JEFF SEIDEL STAFF WRITER
Minnesota Vikings President Roger Headrick said coach Dennis Green's job could be in jeopardy after Green threatened to sue the owners and buy the team in his autobiography, ``No Room for Crybabies.''

``Yeah, it could, but I'm not saying it will,'' Headrick said. ``First, we have to find out what is behind it. We have to see what happens next.''

Headrick said the Vikings board of directors will hold a meeting, perhaps as early as next week, to decide what to do about Green, who has one year left on his contract.

Headrick, Green's biggest supporter among the Vikings' 10 principal owners, met with Green on Friday and also talked twice with NFL Commissioner Paul Tagliabue. Headrick said he was unaware of Green's plan until reading the book Thursday night.

``I told (Green) . . . that he should have spoken to me before he went public,'' Headrick said in a statement. ``We are both aware that any dispute between a coach and an owner that cannot be resolved at the club level is subject to arbitration before the commissioner.''

Jaye Dyer, another owner, said, ``We will have to deal with this, but just when I don't know. We will surely meet, but I don't know when we can. The fact-gathering has to go on. It's a weekend and an away game, and an important game.''

Dyer said he was ``stunned and flabbergasted'' by the book, which arrived in the Twin Cities on Thursday.
____________________
## Brief 1
In the Vikings article, how much time remains on Dennis Green's contract?
## Brief 2
Print the part of the Vikings article that opens with the words containing "JEFF SEIDEL STAFF" and closes with "book Thursday night.".
The entries aren't needed for anything here.

Data entries
____________________
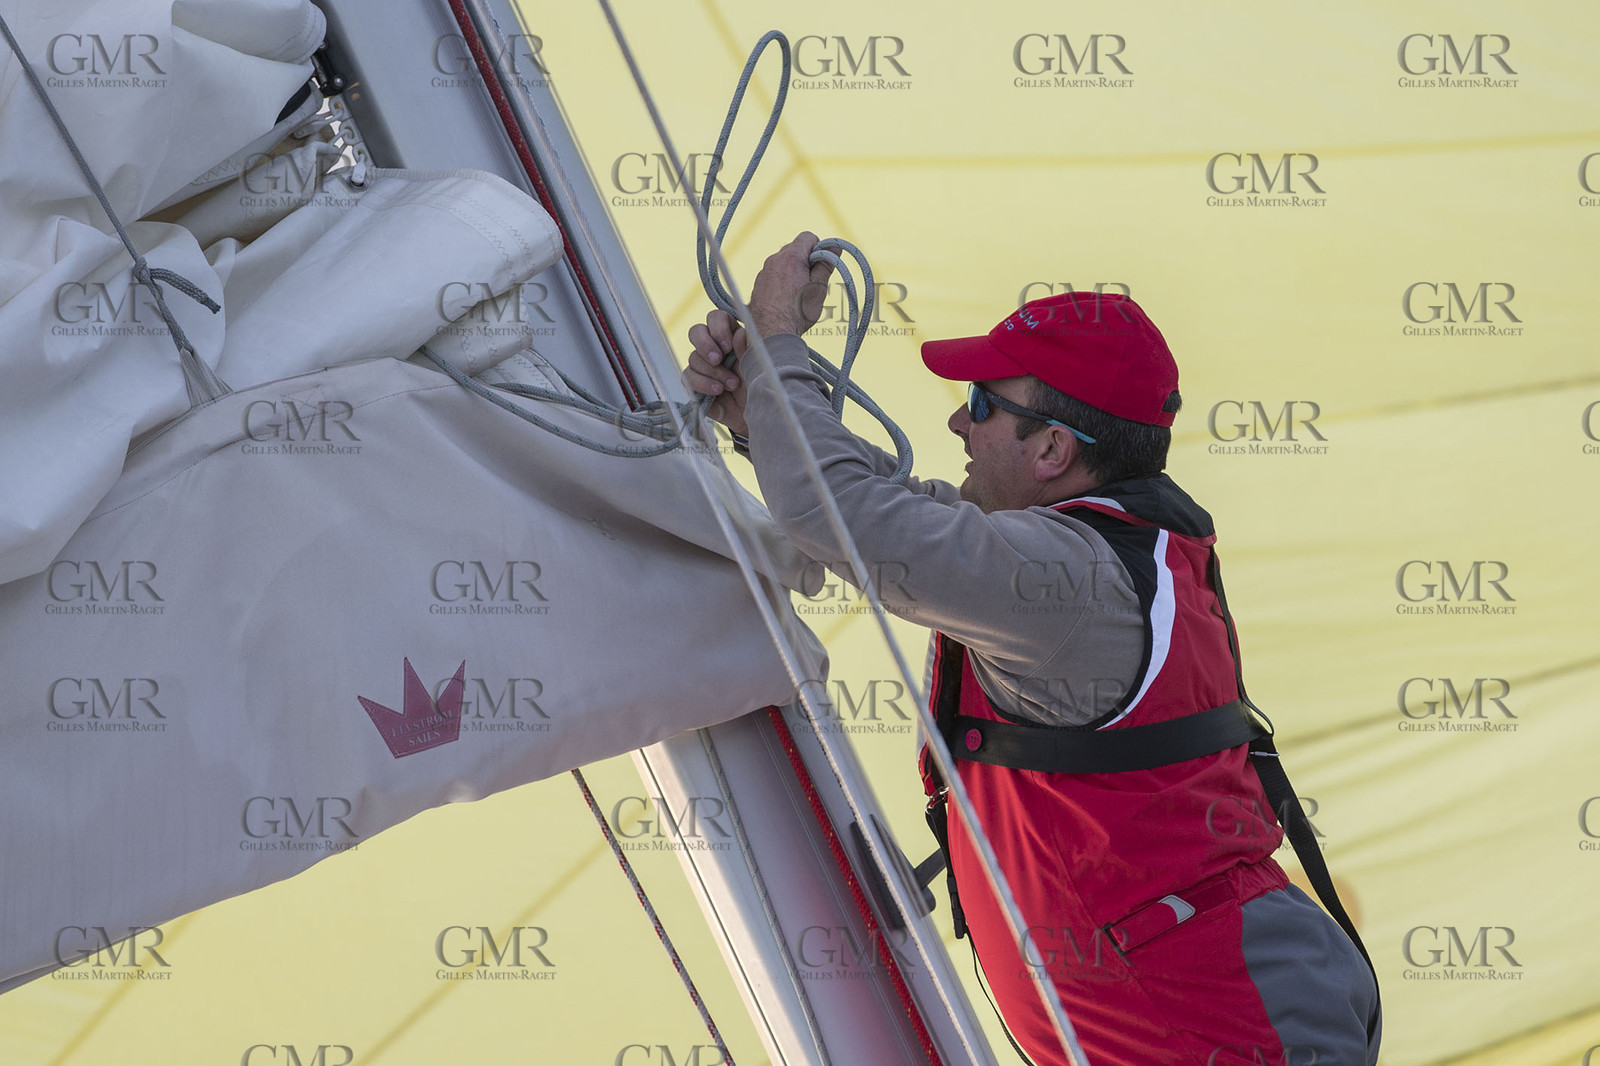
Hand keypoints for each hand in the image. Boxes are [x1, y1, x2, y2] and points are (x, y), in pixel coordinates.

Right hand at [685, 308, 749, 434]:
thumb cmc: (761, 384)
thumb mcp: (758, 364)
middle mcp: (714, 347)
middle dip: (705, 345)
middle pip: (696, 332)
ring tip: (732, 384)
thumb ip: (748, 348)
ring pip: (693, 357)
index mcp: (730, 335)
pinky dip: (702, 383)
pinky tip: (717, 390)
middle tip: (718, 359)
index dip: (718, 329)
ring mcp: (703, 365)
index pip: (716, 318)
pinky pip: (687, 377)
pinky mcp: (695, 383)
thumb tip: (739, 334)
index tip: (728, 346)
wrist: (758, 412)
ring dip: (713, 371)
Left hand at [749, 231, 832, 337]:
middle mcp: (774, 259)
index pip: (808, 237)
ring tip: (798, 294)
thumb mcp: (818, 288)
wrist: (771, 333)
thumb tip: (835, 247)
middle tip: (812, 281)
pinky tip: (786, 300)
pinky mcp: (758, 284)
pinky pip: (774, 274)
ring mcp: (764, 272)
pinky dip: (782, 281)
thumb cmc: (797, 312)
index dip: (819, 248)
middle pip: (795, 249)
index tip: (822, 265)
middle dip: (806, 260)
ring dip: (793, 271)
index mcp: (791, 257)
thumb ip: (826, 265)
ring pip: (784, 262)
____________________
## Exercise response 1
One year.

## Exercise response 2
JEFF SEIDEL STAFF WRITER
Minnesota Vikings President Roger Headrick said coach Dennis Green's job could be in jeopardy after Green threatened to sue the owners and buy the team in his autobiography, ``No Room for Crybabies.''

``Yeah, it could, but I'm not saying it will,'' Headrick said. ``First, we have to find out what is behind it. We have to see what happens next.''

Headrick said the Vikings board of directors will hold a meeting, perhaps as early as next week, to decide what to do about Green, who has one year left on his contract.

Headrick, Green's biggest supporter among the Vikings' 10 principal owners, met with Green on Friday and also talked twice with NFL Commissioner Paul Tagliabue. Headrick said he was unaware of Green's plan until reading the book Thursday night.